* _What the exercise asks_: Search the material below for the string "root" and list each line that holds it.

===

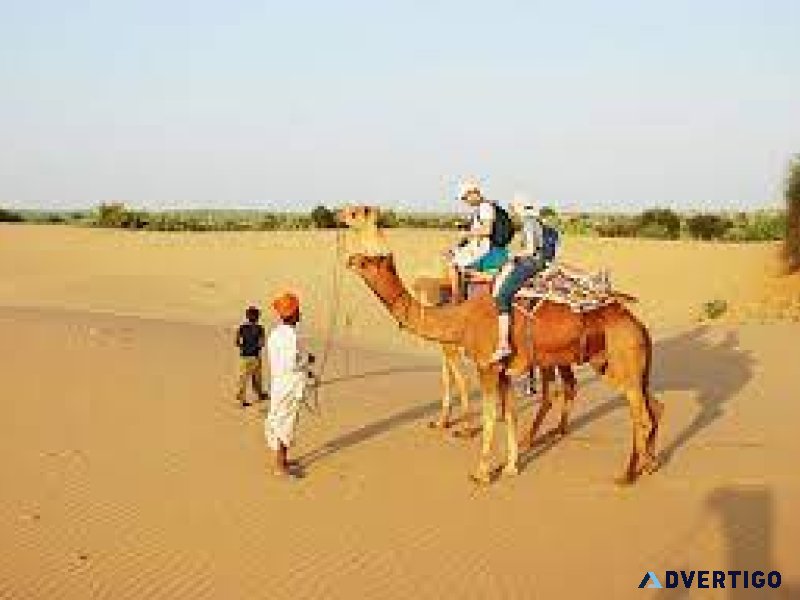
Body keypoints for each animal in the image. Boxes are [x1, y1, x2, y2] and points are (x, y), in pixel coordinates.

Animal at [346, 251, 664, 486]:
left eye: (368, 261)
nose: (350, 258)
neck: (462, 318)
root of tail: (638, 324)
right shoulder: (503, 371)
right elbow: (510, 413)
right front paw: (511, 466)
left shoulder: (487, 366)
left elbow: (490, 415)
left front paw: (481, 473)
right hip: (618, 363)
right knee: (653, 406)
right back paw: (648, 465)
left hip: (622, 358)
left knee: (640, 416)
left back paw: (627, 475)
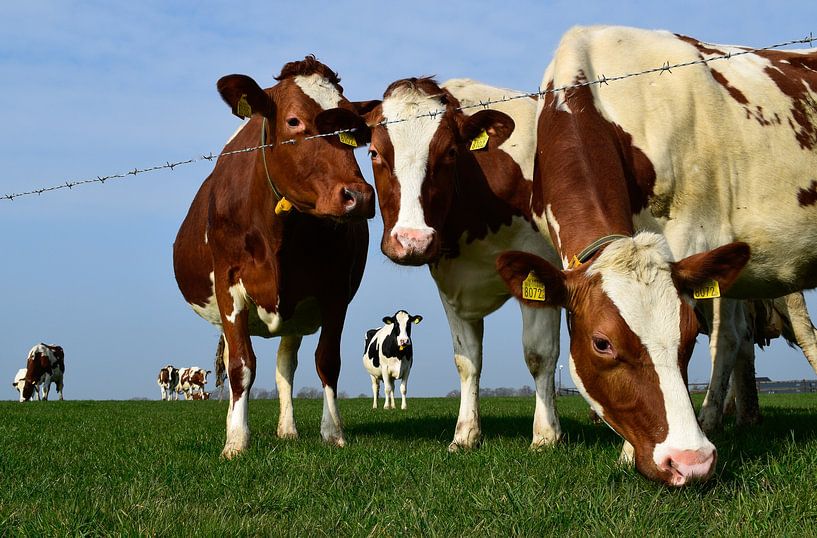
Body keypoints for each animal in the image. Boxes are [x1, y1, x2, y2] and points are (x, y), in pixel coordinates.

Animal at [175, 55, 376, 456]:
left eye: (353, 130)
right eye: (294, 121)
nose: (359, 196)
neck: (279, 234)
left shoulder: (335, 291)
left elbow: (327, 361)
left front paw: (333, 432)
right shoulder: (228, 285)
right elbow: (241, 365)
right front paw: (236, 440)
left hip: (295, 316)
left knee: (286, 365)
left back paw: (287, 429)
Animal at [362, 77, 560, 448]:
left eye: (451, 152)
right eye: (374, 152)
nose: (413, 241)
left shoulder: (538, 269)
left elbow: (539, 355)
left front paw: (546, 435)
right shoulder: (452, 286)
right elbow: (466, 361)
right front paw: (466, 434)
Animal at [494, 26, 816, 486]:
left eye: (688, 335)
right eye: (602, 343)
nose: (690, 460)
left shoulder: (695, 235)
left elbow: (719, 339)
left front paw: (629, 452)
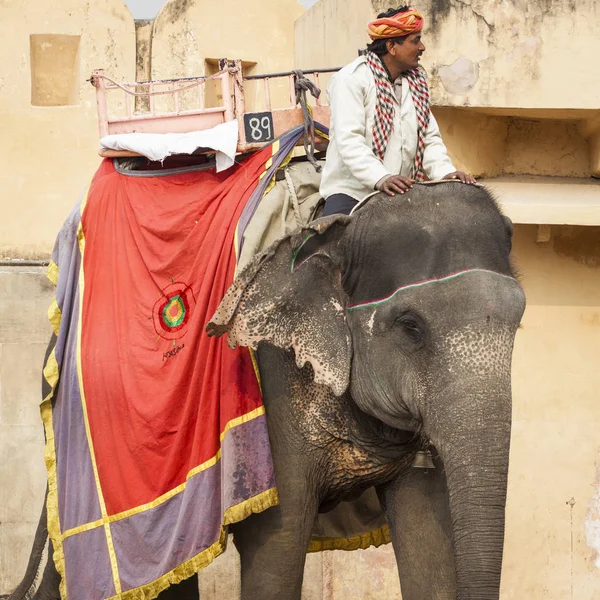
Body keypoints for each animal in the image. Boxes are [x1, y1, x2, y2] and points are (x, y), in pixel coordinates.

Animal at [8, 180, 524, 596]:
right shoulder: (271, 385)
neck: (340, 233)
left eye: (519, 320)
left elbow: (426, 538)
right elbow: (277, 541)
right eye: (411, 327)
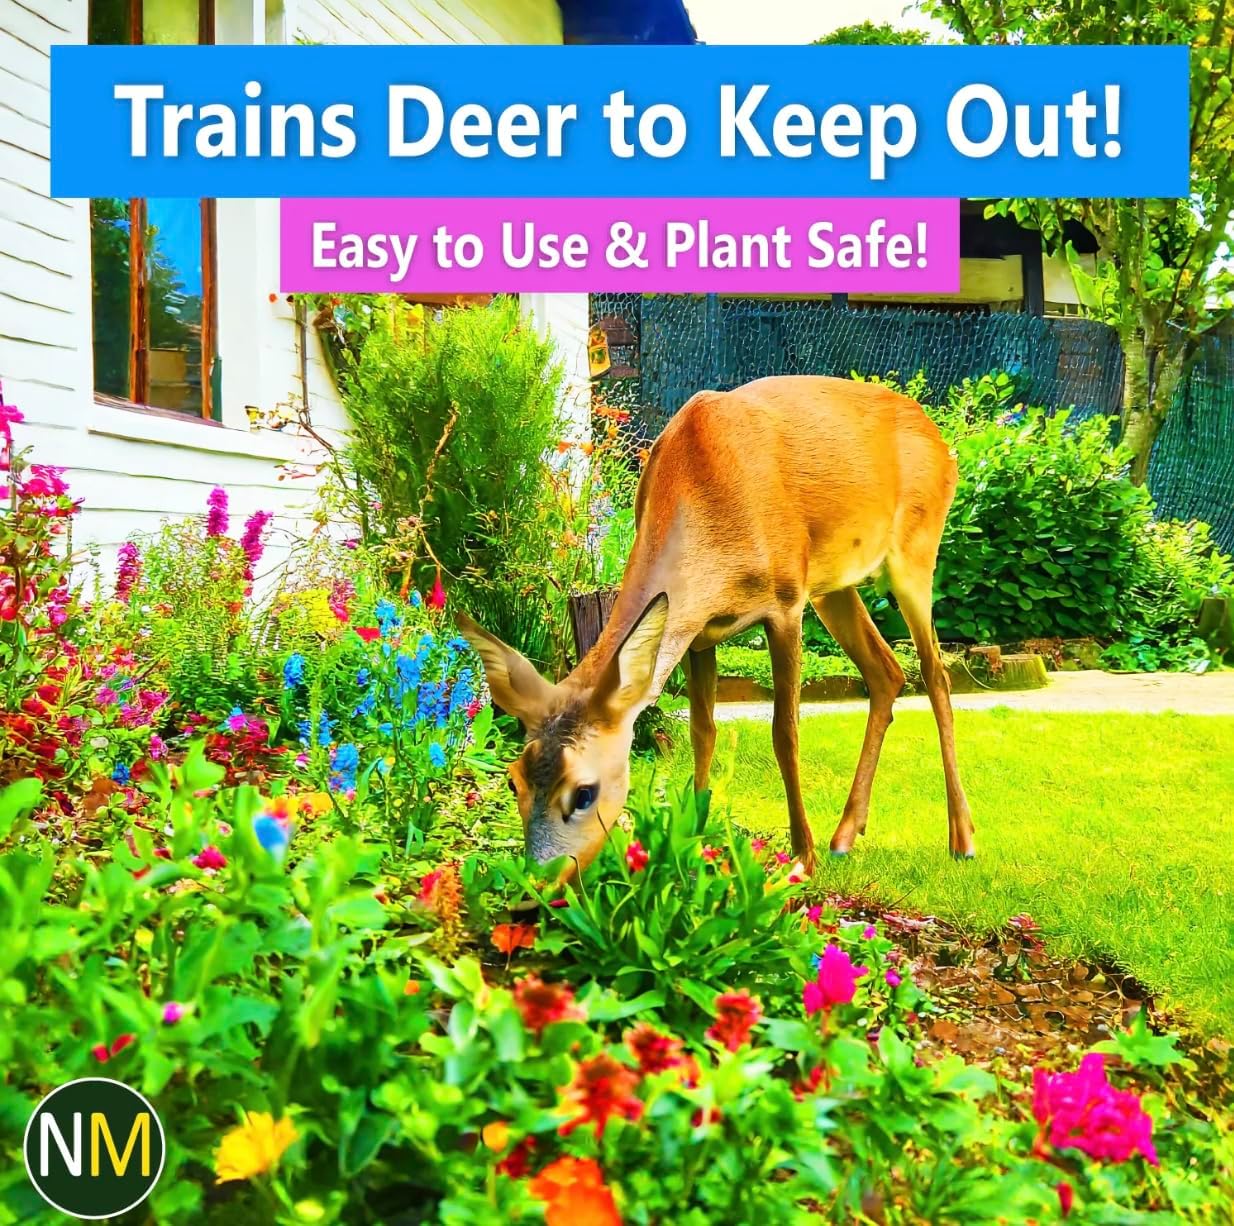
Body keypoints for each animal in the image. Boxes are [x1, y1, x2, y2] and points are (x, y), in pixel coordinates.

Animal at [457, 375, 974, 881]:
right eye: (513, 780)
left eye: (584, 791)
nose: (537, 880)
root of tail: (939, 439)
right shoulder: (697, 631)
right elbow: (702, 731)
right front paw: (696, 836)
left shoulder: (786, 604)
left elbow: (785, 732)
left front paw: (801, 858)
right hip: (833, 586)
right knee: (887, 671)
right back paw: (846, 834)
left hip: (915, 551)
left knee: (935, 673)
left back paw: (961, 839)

===

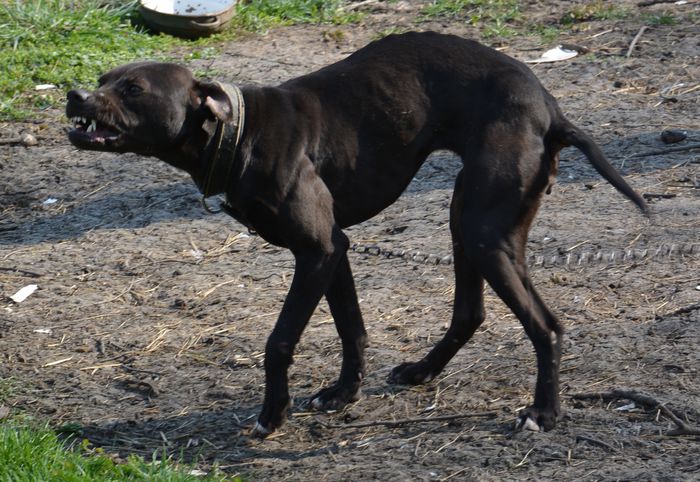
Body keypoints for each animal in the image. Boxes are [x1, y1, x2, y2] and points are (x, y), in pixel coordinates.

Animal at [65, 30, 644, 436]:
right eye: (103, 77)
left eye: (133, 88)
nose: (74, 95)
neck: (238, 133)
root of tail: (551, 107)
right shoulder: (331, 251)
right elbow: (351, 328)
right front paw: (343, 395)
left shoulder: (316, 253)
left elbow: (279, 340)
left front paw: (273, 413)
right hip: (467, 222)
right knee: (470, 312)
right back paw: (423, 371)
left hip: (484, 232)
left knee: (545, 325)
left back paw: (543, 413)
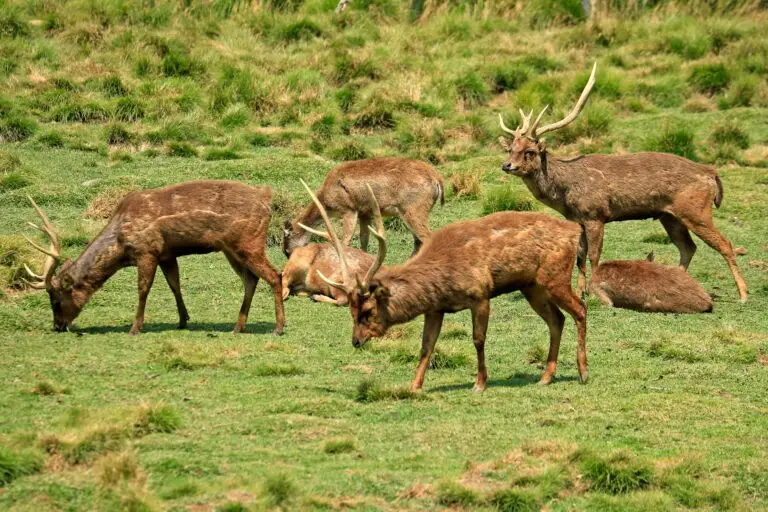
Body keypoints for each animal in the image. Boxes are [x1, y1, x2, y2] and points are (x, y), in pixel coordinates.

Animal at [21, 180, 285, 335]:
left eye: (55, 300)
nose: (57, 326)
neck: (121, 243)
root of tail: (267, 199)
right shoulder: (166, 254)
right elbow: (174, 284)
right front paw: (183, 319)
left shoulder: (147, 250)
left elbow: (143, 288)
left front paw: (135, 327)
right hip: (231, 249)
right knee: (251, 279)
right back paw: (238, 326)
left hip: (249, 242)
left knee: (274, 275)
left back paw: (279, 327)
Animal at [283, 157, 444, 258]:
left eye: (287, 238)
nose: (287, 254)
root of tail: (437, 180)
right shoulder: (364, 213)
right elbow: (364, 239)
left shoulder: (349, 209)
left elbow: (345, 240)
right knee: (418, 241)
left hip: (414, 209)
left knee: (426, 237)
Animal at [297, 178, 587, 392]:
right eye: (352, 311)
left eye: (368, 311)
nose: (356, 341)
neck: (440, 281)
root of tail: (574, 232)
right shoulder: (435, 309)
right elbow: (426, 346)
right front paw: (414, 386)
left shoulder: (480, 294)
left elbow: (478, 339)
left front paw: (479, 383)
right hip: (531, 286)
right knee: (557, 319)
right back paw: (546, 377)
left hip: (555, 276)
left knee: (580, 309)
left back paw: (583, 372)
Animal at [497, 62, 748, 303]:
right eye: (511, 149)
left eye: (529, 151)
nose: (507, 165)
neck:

===

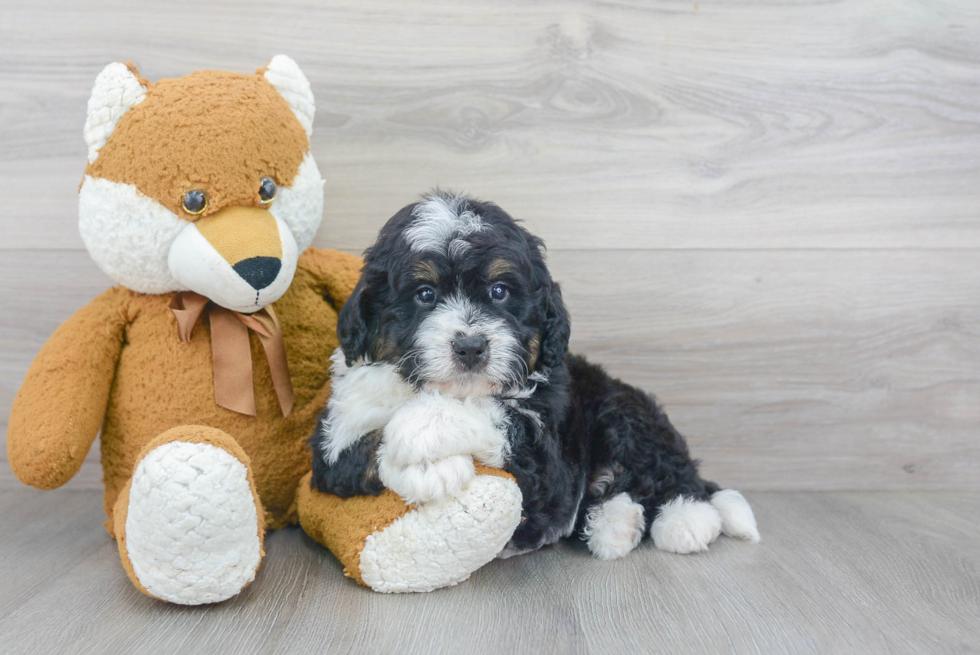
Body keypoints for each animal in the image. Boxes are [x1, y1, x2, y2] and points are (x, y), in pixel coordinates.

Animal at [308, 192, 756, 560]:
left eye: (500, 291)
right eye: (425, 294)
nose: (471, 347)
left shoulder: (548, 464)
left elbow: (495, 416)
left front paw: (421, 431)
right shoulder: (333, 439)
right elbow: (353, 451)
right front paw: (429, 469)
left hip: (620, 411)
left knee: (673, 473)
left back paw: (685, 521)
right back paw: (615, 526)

===

* _Response to this task_:
root of tail: (638, 324)
root of tail: (939, 439)
root of tail: (551, 107)
root of tail: (267, 199)
root of tail: (437, 180)
root of tail: (574, 232)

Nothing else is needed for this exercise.